*YOUR GOAL*: Count how many lines in the entries below hold "berlandesgericht". Only the number belongs in the answer.

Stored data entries
***

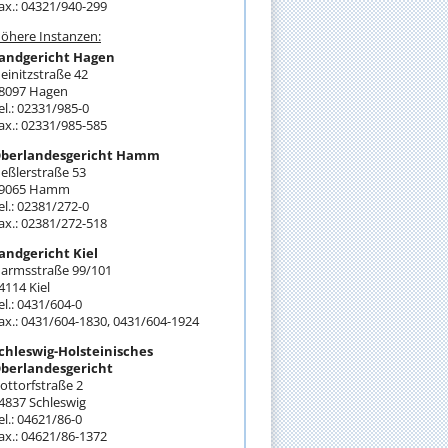
ax.: 04321/940-299
öhere Instanzen:
andgericht Hagen
einitzstraße 42
8097 Hagen
el.: 02331/985-0
ax.: 02331/985-585
berlandesgericht Hamm
eßlerstraße 53
9065 Hamm
el.: 02381/272-0
ax.: 02381/272-518
andgericht Kiel
armsstraße 99/101
4114 Kiel
el.: 0431/604-0
ax.: 0431/604-1830, 0431/604-1924
chleswig-Holsteinisches
berlandesgericht
ottorfstraße 2
4837 Schleswig
el.: 04621/86-0
ax.: 04621/86-1372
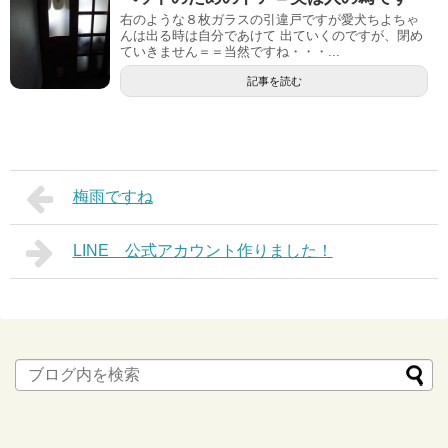
右のような８枚ガラスの引違戸ですが愛犬ちよちゃ
んは出る時は自分であけて 出ていくのですが、閉め
ていきません＝＝当然ですね・・・...
記事を読む
梅雨ですね
LINE 公式アカウント作りました！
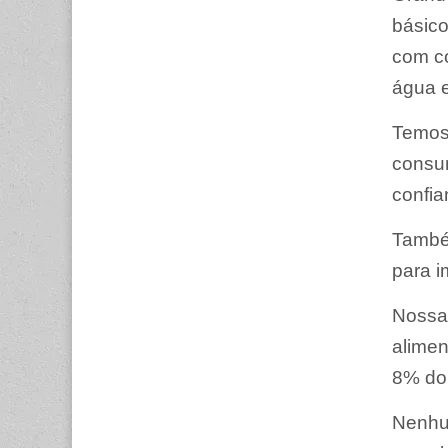
básico
com co
água e
Temos 
consum
confia
Também
para i
Nossa 
alimen
8% do 
Nenhu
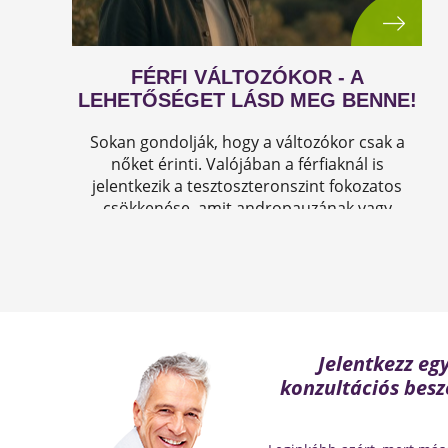
FÉRFI VÁLTOZÓKOR - A
LEHETŐSÉGET LÁSD MEG BENNE!
Sokan gondolják, hogy a változókor csak a
nőket érinti. Valójában a férfiaknál is
jelentkezik a tesztoszteronszint fokozatos
csökkenése, amit andropauzának vagy
férfiklimaxnak nevezünk. Honnan tudod, hogy
elért téged is? Hogyan tudod megállítani?
Milyen lehetőségeket rejt? Olvass tovább!
Jelentkezz eg
konzultációs besz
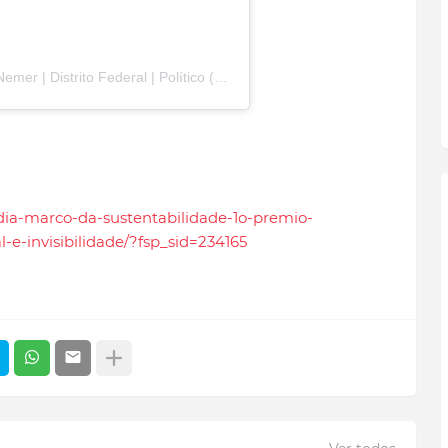
Uma publicação compartilhada por Rôney Nemer | Distrito Federal | Político (@roneynemerdf)
sedia-marco-da-sustentabilidade-1o-premio-
-e-invisibilidade/?fsp_sid=234165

***

*WRITTEN ANSWER*: 2